● The problem: Your answer must be an exact copy of the data below, minus any pictures.

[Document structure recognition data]

++++

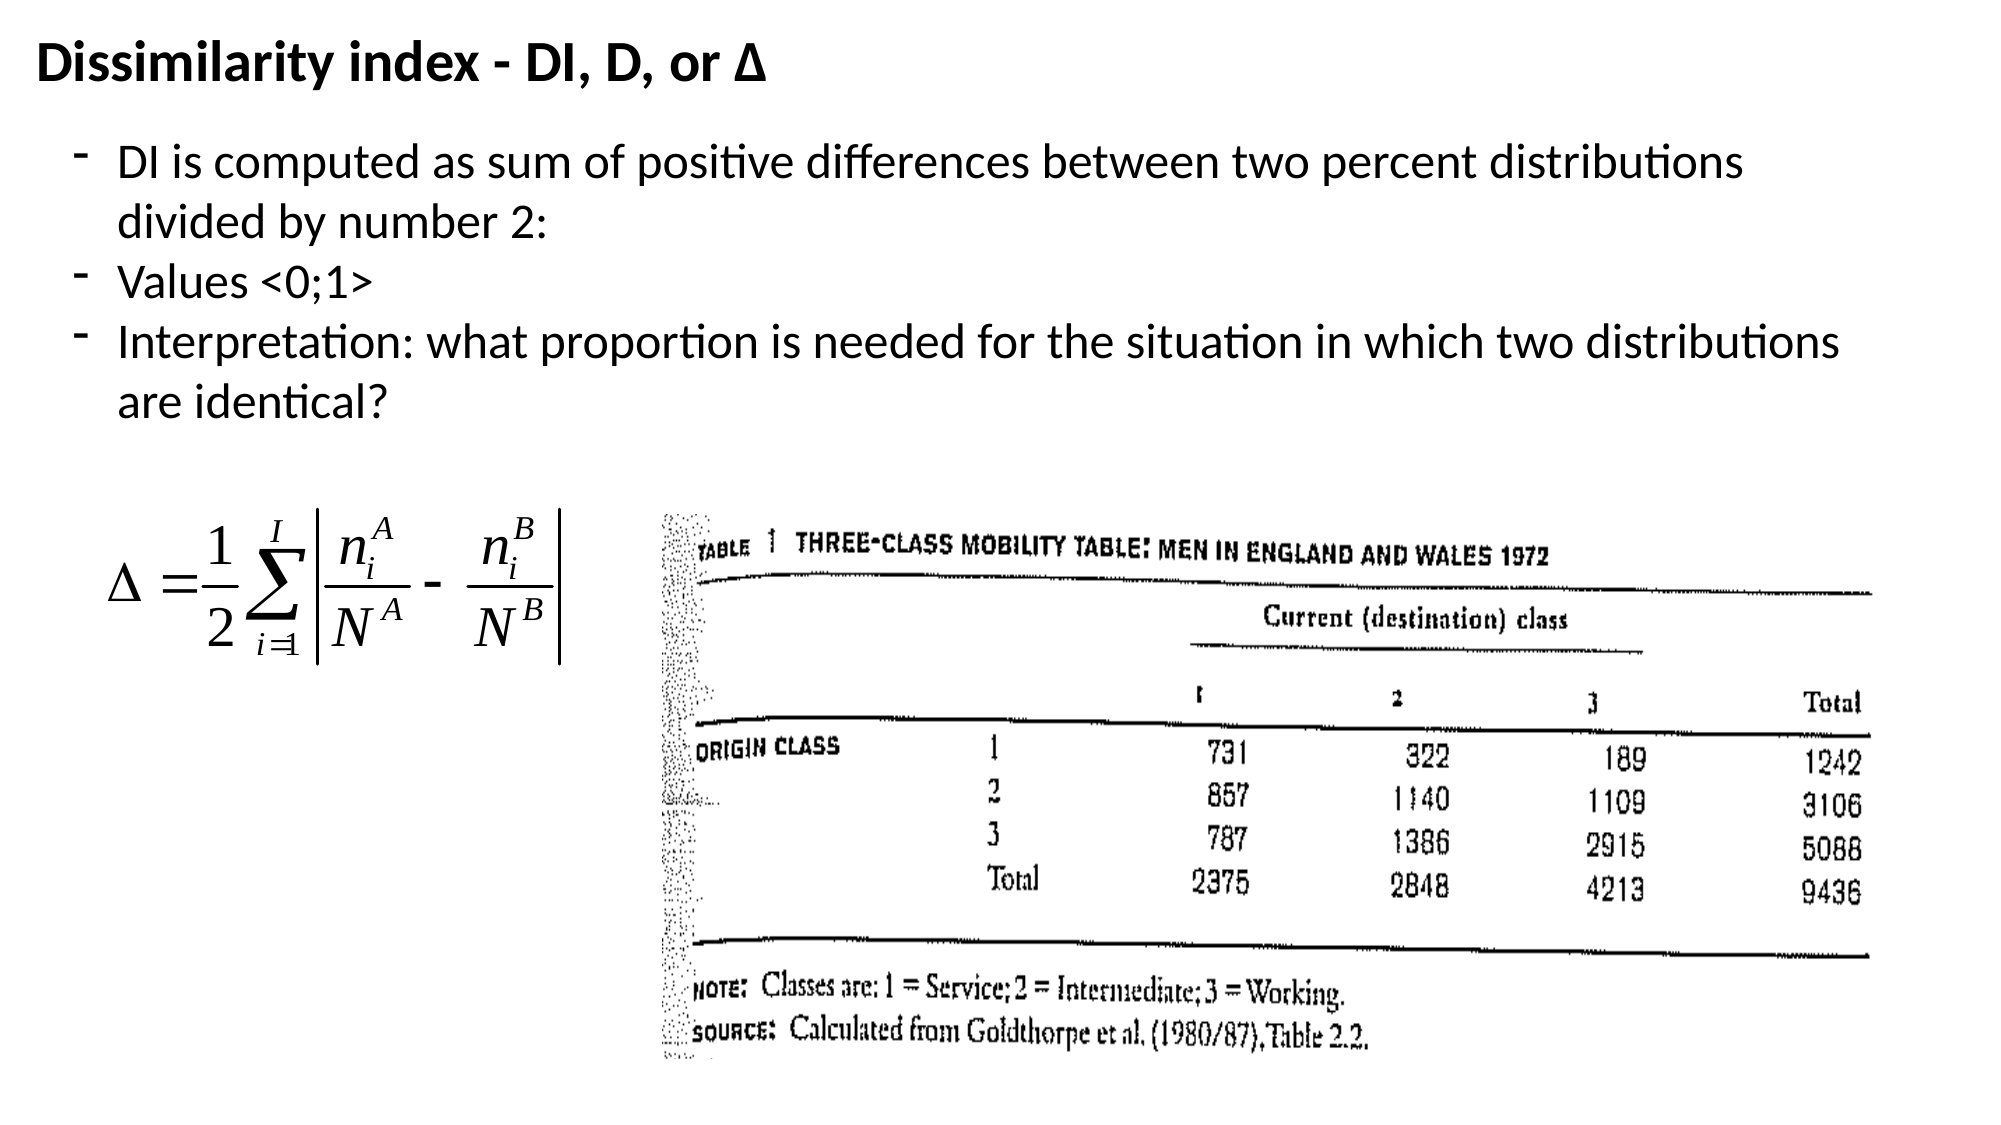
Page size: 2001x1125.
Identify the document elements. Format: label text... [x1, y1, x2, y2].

picture [662, 514, 1905, 1059]
text_box DI is computed as sum of positive differences between two percent distributions divided by number 2: Values <0;1> Interpretation: what proportion is needed for the situation in which two distributions are identical? [57, 121, 1904, 557]
title Dissimilarity index - DI, D, or Δ [21, 19, 1554, 106]
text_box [98, 497, 572, 676]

++++

● Output below:
Page size: 2001x1125.
Identify the document elements. Format: label text... [x1, y1, x2, y2].

picture [662, 514, 1905, 1059]
text_box DI is computed as sum of positive differences between two percent distributions divided by number 2: Values <0;1> Interpretation: what proportion is needed for the situation in which two distributions are identical? [57, 121, 1904, 557]
title Dissimilarity index - DI, D, or Δ [21, 19, 1554, 106]
text_box [98, 497, 572, 676]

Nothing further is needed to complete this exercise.